Los caníbales, de Álvaro do Carvalhal (Ardicia) Traducción de Enrique Moya Carrión | por Juan Jiménez García

Los caníbales | Álvaro do Carvalhal

Álvaro do Carvahal no vivió mucho. Escritor efímero, muere apenas cumplidos los 24 años. Ni tan siquiera pudo ver recogidos en un único libro sus cuentos, trabajo al que se dedicó cuando tuvo la certeza de que ya no le quedaba mucho. Sus cuentos: seis cuentos. De él, pues, no hay mucho que contar. Simplemente vivió lo suficiente para dejarnos al menos una obra inmortal, uno de aquellos relatos: Los caníbales. Hay dos cosas seguramente innegables: el buen gusto del nada efímero Manoel de Oliveira para elegir los libros en los que basa tantas de sus películas, y el buen gusto de Ardicia para encontrar todo aquellos que habíamos perdido allá entre finales del siglo XIX y principios del siglo XX. Que ahora veamos aparecer en su edición la obra que aquel llevó al cine, solo puede querer decir que estamos frente a algo muy especial.

¿Lo estamos? Sí, claro, lo estamos.

Los caníbales es un largo relato de amor y de horror. Si unimos este último con el humor, el resultado es lo grotesco (ver las palabras iniciales de Fernando Iwasaki). Y ahí es donde se instala nuestro joven escritor portugués. Ahí y en todos sus referentes, que son muchos y variados, pero que andarían buena parte de ellos por el género fantástico que se cultivaba por aquellos años y que podemos resumir en dos nombres: E.T.A. Hoffmann y Edgar Allan Poe. Álvaro do Carvahal no oculta nada ni se desliga de nadie. Al contrario. Aquí, el narrador no deja de ser un actor más del drama, un observador irónico, si se quiere, un tipo que observa la fiesta desde una esquina del salón. Su preocupación es contarnos la verdad, porque como dice citando a Boileau, nada es más bello que la verdad. Y desde esa primera nota de humor negro, se ocupará de acompañarnos con sus apuntes, no solo sobre esa realidad de la historia, sino también sobra la suya como escritor enfrentado a ella.

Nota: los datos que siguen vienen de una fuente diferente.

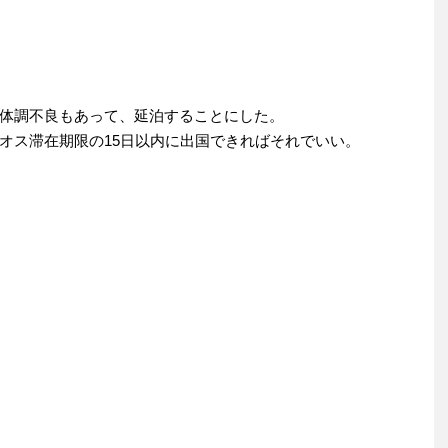
体調不良もあって、延泊することにした。
オス滞在期限の15日以内に出国できればそれでいい。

La historia podría ser sencilla. Una farsa. Margarida, mujer fatal (sin especial práctica), se enamora perdidamente de un personaje muy especial, el vizconde de Aveleda (con un cierto parecido, dicen, con la estatua del comendador). Quien dice esto (lo del parecido con la estatua) es don João, que no solo es un don Juan de nombre sino de espíritu. Por supuesto, está perdidamente enamorado de Margarida. Y además, no tiene buen perder. Y más frente a un hombre tan, tan… extraño. Un hombre extraño que además se reconoce extraño. Un misterio, como él mismo dice. Pero el amor de la muchacha no conoce inconvenientes. Le daría igual todo. Sea lo que sea. Bueno, eso se dice.

Manoel de Oliveira adaptó este relato con forma de ópera, y seguramente no andaba especialmente desencaminado. Todo en este relato tiene algo de desmesura, de esa desmesura necesaria para lo grotesco, avanzando hacia su delirante final, muy instructivo con respecto al sentido práctico de la nobleza. Do Carvalhal tiene la juvenil habilidad y la frescura de quien está descubriendo todo, también el regocijo de la escritura. Desde aquel rincón en la fiesta, sonríe, y tal vez piensa, como escritor efímero, en el destino como motor de las cosas. En lo ridículo que puede ser lo sublime, y lo sublime que puede ser lo ridículo. Ahora diríamos que tiene algo de surrealista, pero como aún no había llegado André Breton para inventar la palabra, pues no lo decimos. Igual es que el surrealismo fue otra manera de llamar a cosas que ya existían. Puede ser.